__What you will do__
Each entry in the block below needs to be copied out exactly.

+++

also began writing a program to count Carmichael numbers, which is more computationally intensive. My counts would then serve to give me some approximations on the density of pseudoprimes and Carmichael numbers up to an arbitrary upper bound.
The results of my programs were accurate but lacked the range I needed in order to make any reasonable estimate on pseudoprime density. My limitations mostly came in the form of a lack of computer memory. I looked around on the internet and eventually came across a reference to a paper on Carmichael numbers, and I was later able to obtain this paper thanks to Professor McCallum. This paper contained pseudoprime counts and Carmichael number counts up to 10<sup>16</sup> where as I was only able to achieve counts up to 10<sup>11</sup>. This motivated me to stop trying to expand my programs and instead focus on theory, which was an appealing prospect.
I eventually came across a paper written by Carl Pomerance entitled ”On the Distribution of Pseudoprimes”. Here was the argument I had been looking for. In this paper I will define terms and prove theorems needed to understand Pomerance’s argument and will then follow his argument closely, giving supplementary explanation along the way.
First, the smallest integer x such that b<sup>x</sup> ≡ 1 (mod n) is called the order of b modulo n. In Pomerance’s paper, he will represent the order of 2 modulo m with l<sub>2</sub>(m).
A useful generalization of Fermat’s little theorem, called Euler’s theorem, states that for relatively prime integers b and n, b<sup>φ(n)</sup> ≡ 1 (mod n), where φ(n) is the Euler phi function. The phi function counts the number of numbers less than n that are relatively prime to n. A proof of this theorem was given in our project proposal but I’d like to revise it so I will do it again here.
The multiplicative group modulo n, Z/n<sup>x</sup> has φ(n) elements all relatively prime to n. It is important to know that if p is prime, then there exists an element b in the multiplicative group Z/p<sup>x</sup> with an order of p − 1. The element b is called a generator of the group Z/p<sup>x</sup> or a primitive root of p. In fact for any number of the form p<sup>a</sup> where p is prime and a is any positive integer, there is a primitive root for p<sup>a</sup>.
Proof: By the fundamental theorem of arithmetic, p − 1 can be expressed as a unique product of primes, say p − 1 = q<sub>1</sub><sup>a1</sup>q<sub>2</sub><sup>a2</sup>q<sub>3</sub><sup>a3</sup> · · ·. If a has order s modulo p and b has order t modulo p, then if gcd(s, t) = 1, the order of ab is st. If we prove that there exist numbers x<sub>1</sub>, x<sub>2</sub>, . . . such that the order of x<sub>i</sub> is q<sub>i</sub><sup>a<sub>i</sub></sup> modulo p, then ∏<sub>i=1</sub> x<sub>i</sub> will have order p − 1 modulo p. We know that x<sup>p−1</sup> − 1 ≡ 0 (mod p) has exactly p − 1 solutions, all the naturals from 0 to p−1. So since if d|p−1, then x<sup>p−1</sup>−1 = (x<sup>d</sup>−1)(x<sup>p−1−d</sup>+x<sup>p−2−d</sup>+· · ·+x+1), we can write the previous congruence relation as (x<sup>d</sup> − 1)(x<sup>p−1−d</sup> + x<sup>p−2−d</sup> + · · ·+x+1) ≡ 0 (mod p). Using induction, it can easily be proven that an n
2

+++

__Answer section__
also began writing a program to count Carmichael numbers, which is more computationally intensive. My counts would then serve to give me some approximations on the density of pseudoprimes and Carmichael numbers up to an arbitrary upper bound.
The results of my programs were accurate but lacked the range I needed in order to make any reasonable estimate on pseudoprime density. My limitations mostly came in the form of a lack of computer memory. I looked around on the internet and eventually came across a reference to a paper on Carmichael numbers, and I was later able to obtain this paper thanks to Professor McCallum. This paper contained pseudoprime counts and Carmichael number counts up to 10<sup>16</sup> where as I was only able to achieve counts up to 10<sup>11</sup>. This motivated me to stop trying to expand my programs and instead focus on theory, which was an appealing prospect.
I eventually came across a paper written by Carl Pomerance entitled ”On the Distribution of Pseudoprimes”. Here was the argument I had been looking for. In this paper I will define terms and prove theorems needed to understand Pomerance’s argument and will then follow his argument closely, giving supplementary explanation along the way.
First, the smallest integer x such that b<sup>x</sup> ≡ 1 (mod n) is called the order of b modulo n. In Pomerance’s paper, he will represent the order of 2 modulo m with l<sub>2</sub>(m).
A useful generalization of Fermat’s little theorem, called Euler’s theorem, states that for relatively prime integers b and n, b<sup>φ(n)</sup> ≡ 1 (mod n), where φ(n) is the Euler phi function. The phi function counts the number of numbers less than n that are relatively prime to n. A proof of this theorem was given in our project proposal but I’d like to revise it so I will do it again here.
The multiplicative group modulo n, Z/n<sup>x</sup> has φ(n) elements all relatively prime to n. It is important to know that if p is prime, then there exists an element b in the multiplicative group Z/p<sup>x</sup> with an order of p − 1. The element b is called a generator of the group Z/p<sup>x</sup> or a primitive root of p. In fact for any number of the form p<sup>a</sup> where p is prime and a is any positive integer, there is a primitive root for p<sup>a</sup>.
Proof: By the fundamental theorem of arithmetic, p − 1 can be expressed as a unique product of primes, say p − 1 = q<sub>1</sub><sup>a1</sup>q<sub>2</sub><sup>a2</sup>q<sub>3</sub><sup>a3</sup> · · ·. If a has order s modulo p and b has order t modulo p, then if gcd(s, t) = 1, the order of ab is st. If we prove that there exist numbers x<sub>1</sub>, x<sub>2</sub>, . . . such that the order of x<sub>i</sub> is q<sub>i</sub><sup>a<sub>i</sub></sup> modulo p, then ∏<sub>i=1</sub> x<sub>i</sub> will have order p − 1 modulo p. We know that x<sup>p−1</sup> − 1 ≡ 0 (mod p) has exactly p − 1 solutions, all the naturals from 0 to p−1. So since if d|p−1, then x<sup>p−1</sup>−1 = (x<sup>d</sup>−1)(x<sup>p−1−d</sup>+x<sup>p−2−d</sup>+· · ·+x+1), we can write the previous congruence relation as (x<sup>d</sup> − 1)(x<sup>p−1−d</sup> + x<sup>p−2−d</sup> + · · ·+x+1) ≡ 0 (mod p). Using induction, it can easily be proven that an n
2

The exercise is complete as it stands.